▸ What is required
All of the data below should be repeated exactly. Pictures should not be included.

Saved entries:
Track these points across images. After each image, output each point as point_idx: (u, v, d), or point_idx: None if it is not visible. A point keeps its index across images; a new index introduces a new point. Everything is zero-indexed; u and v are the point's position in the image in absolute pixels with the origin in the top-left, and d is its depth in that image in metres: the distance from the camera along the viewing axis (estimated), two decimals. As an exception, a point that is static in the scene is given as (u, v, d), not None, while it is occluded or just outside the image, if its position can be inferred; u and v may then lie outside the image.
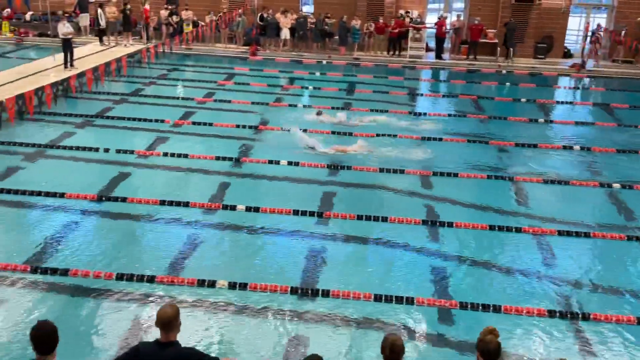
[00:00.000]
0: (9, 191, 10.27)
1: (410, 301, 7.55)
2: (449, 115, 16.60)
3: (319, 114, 15.18)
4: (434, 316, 7.36)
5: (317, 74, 21.02)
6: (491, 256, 8.90)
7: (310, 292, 7.69)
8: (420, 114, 16.53)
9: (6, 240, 8.96)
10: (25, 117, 14.27)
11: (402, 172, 11.91)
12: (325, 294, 7.65)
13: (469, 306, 7.51)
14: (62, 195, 10.18)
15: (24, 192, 10.22)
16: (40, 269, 7.91)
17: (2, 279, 7.72)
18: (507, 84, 20.63)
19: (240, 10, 24.23)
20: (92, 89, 16.95)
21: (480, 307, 7.50)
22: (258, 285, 7.74)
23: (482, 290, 7.98)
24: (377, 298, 7.59)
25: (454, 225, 9.68)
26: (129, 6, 22.79)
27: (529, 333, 7.13)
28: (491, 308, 7.49)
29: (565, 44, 24.63)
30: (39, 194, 10.19)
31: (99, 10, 22.44)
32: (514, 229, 9.66)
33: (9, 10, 25.39)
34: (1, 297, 7.38)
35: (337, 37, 23.68)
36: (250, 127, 14.43)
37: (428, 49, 24.41)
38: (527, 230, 9.64)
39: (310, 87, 19.09)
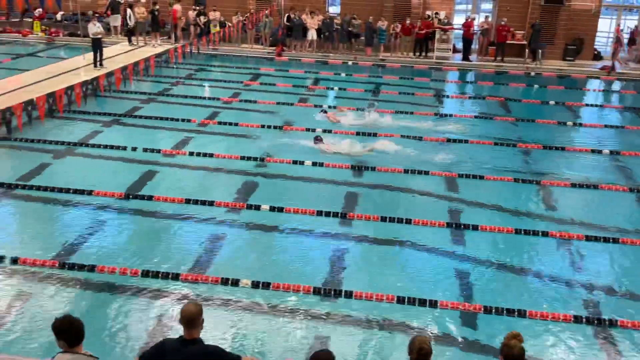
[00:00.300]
0: (38, 188, 10.48)
1: (433, 304, 7.51)
2: (476, 117, 16.45)
3: (324, 112, 15.27)
4: (457, 319, 7.30)
5: (343, 74, 21.03)
6: (516, 260, 8.80)
7: (332, 292, 7.70)
8: (446, 115, 16.43)
9: (35, 236, 9.13)
10: (56, 115, 14.54)
11: (426, 173, 11.84)
12: (348, 295, 7.65)
13: (493, 310, 7.44)
14: (90, 192, 10.35)
15: (53, 189, 10.41)
16: (68, 265, 8.06)
17: (31, 274, 7.88)
18: (536, 86, 20.36)
19: (267, 11, 24.35)
20: (120, 88, 17.20)
21: (505, 312, 7.42)
22: (281, 284, 7.77)
23: (506, 294, 7.90)
24: (400, 300, 7.56)
25: (479, 228, 9.59)
26: (157, 7, 23.10)
27: (554, 339, 7.03)
28: (516, 312, 7.41)
29: (595, 46, 24.23)
30: (67, 191, 10.37)
31: (128, 11, 22.78)
32: (540, 233, 9.53)
33: (40, 10, 25.90)
34: (30, 291, 7.54)
35: (363, 38, 23.66)
36: (275, 127, 14.49)
37: (455, 50, 24.23)
38: (554, 235, 9.50)
39: (336, 88, 19.10)
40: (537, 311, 7.42)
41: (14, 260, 8.10)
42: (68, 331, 4.18)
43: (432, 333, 7.00)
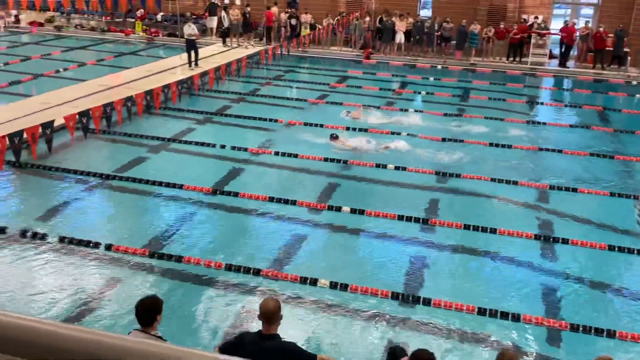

▸ Your response
Track these points across images. After each image, output each point as point_idx: (u, v, d), or point_idx: None if it is not visible. A point keeps its index across images; a new index introduces a new point. Everything is zero-indexed; u and v are the point's position in the image in absolute pixels with the origin in the top-left, and d is its depth in that image in metres: the distance from the camera along the viewing axis (estimated), two decimals. As an exception, a point that is static in the scene is given as (u, v, d), not None, while it is occluded or just outside the image, if its position can be inferred; u and v may then lie outside the image.
[00:00.000]
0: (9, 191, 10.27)
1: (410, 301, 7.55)
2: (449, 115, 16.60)
3: (319, 114, 15.18)
4: (434, 316, 7.36)
5: (317, 74, 21.02)
6: (491, 256, 8.90)
7: (310, 292, 7.69)
8: (420, 114, 16.53)
9: (6, 240, 8.96)
10: (25, 117, 14.27)
11: (402, 172, 11.91)
12: (325, 294, 7.65)
13: (469, 306, 7.51)
14: (62, 195, 10.18)
15: (24, 192, 10.22)
16: (40, 269, 7.91)
17: (2, 279, 7.72)
18: (507, 84, 20.63)
19: (240, 10, 24.23)
20: (92, 89, 16.95)
21: (480, 307, 7.50)
22: (258, 285, 7.74)
23: (482, 290, 7.98)
24: (377, 298, 7.59)
25: (454, 225, 9.68)
26: (129, 6, 22.79)
27: (529, 333, 7.13)
28: (491, 308, 7.49)
29: (565, 44, 24.63)
30: (39, 194, 10.19)
31: (99, 10, 22.44)
32: (514, 229, 9.66)
33: (9, 10, 25.39)
34: (1, 297, 7.38)
35: (337, 37, 23.68)
36: (250, 127, 14.43)
37: (428, 49, 24.41)
38: (527, 230, 9.64)
39: (310, 87, 19.09)
[00:00.300]
0: (38, 188, 10.48)
1: (433, 304, 7.51)
2: (476, 117, 16.45)
3: (324, 112, 15.27)
4: (457, 319, 7.30)
5: (343, 74, 21.03)
6: (516, 260, 8.80)
7: (332, 292, 7.70)
8: (446, 115, 16.43)
9: (35, 236, 9.13)
10: (56, 115, 14.54)
11: (426, 173, 11.84)
12: (348, 295, 7.65)
13: (493, 310, 7.44)
14: (90, 192, 10.35)
15: (53, 189, 10.41)
16: (68, 265, 8.06)
17: (31, 274, 7.88)
18: (536, 86, 20.36)
19: (267, 11, 24.35)
20: (120, 88, 17.20)
21: (505, 312, 7.42)
22: (281, 284, 7.77)
23: (506, 294, 7.90)
24: (400, 300, 7.56)
25: (479, 228, 9.59)
26: (157, 7, 23.10)
27: (554, 339, 7.03)
28: (516, 312, 7.41)
29: (595, 46, 24.23)
30: (67, 191, 10.37)
31: (128, 11, 22.78)
32: (540, 233, 9.53)
33: (40, 10, 25.90)
34: (30, 291, 7.54)
35: (363, 38, 23.66)
36: (275, 127, 14.49)
37: (455, 50, 24.23)
38: (554, 235, 9.50)
39: (336, 88, 19.10)
40: (537, 311, 7.42)
41: (14, 260, 8.10)
42: (68, 331, 4.18)
43: (432, 333, 7.00)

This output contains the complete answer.